Tony Reynolds, a commercial sales specialist at the Lowe's in Dover, Del., knows exactly how she felt. When doctors said the mitral valve in his heart needed to be repaired, he figured he'd have to pay substantial out-of-pocket costs. Or he could travel to the Cleveland Clinic, where the procedure would cost him nothing.

"It didn't take a rocket scientist to figure it out," Reynolds said.

Wahler and Reynolds are two of 29 Lowe's employees and their dependents who have benefited from an alliance between Lowe's and the Cleveland Clinic. In February 2010, Lowe's announced approximately 186,000 employees and their dependents enrolled in the company's self-insured medical plan can have cardiac surgery done at the Cleveland Clinic and pay nothing. Lowe's picks up the entire tab, including travel, hotel and food expenses for the patient and a companion.

When a postcard describing the new program arrived in his mail, Reynolds didn't pay much attention. He'd never had heart problems. Less than a month later, he suspected something wasn't right. On the 40-minute drive home from work, he was often so tired, he'd stop in a parking lot to nap.

"The doctor told me my mitral valve wasn't working and if I didn't have surgery, it can damage my heart,” Reynolds said. "He said Cleveland Clinic was rated No. 1 for heart surgery. So I figured if you've got to go somewhere, you might as well go to the best."

Reynolds' wife accompanied him to Cleveland, where he had surgery on July 1. Six weeks later, he was back at work and feeling great, not only about his health but also his experience at the Cleveland Clinic. "I tell you, those people out there are tremendous," he said.

While Reynolds was returning to work, the Wahlers were getting ready to travel from Maryland to the Cleveland Clinic. During her research on the heart center, Elane learned kings and queens go there for surgery. Elane said she and her husband were treated like royalty, too.

"It didn't feel like a hospital, and they were proactive about everything," she said. "A car picked us up at the airport. The food was great. We stayed in a nice hotel. A car took us back to the airport, and there was a wheelchair waiting when we got back to Baltimore."

Elane and John were hit hard financially when he had a heart attack in 2009. "When he had his first heart attack, I was a nervous wreck," Elane said. "But with this bypass surgery, it wasn't stressful, even though it was major.
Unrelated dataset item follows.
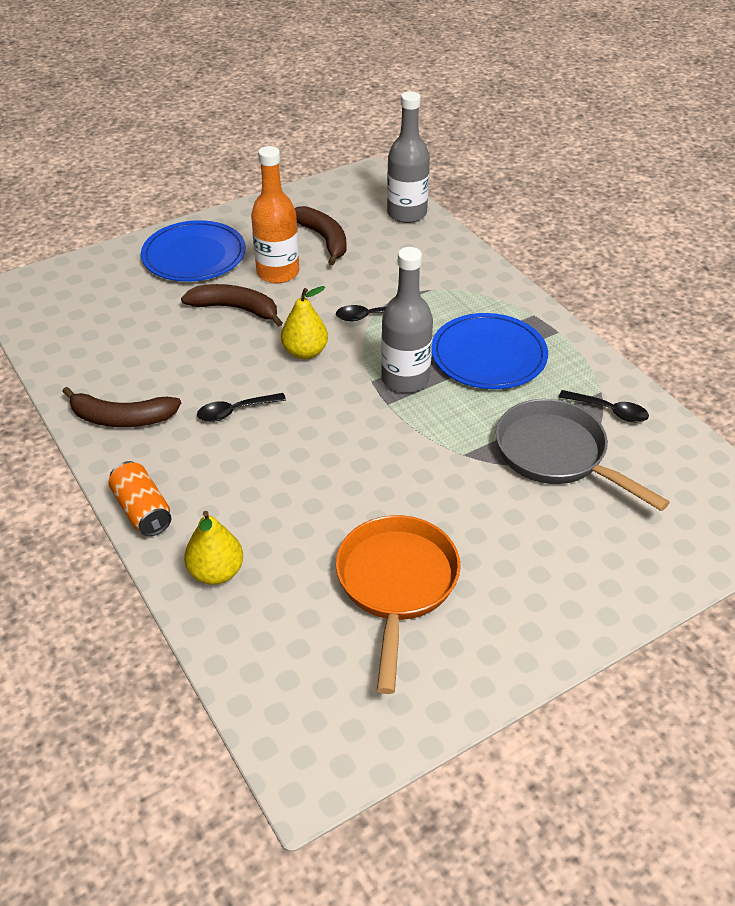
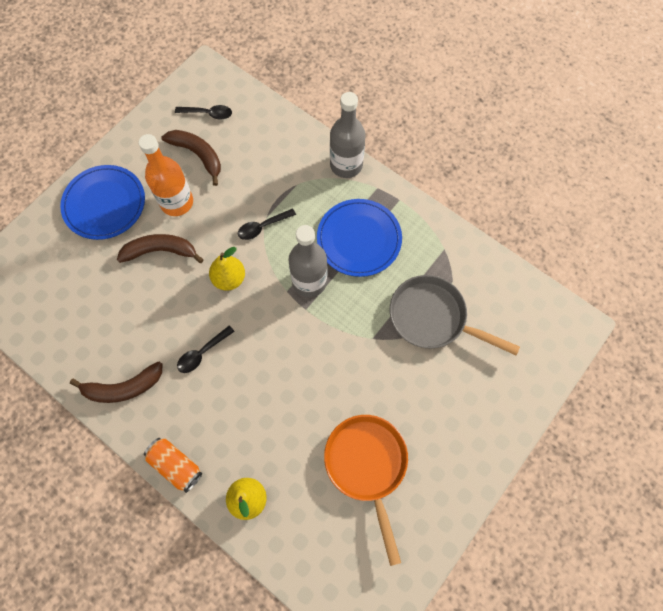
camera: 20 degrees left, 25 degrees up
(407, 213) = (250, 107): grey bottle -> grey bottle (346, 165)
(609, 411) = (455, 265): black spoon -> black spoon (208, 114)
Knowing we weren't going to have to pay anything for the surgery — that was a big relief."

She looks at her husband now, sees the strong, healthy man she married and is grateful for Lowe's support. "I would have expected them to look out for me, but to take care of my husband absolutely blew me away," Elane said. "When I came here to work three years ago, I was looking for health insurance, but I found a family."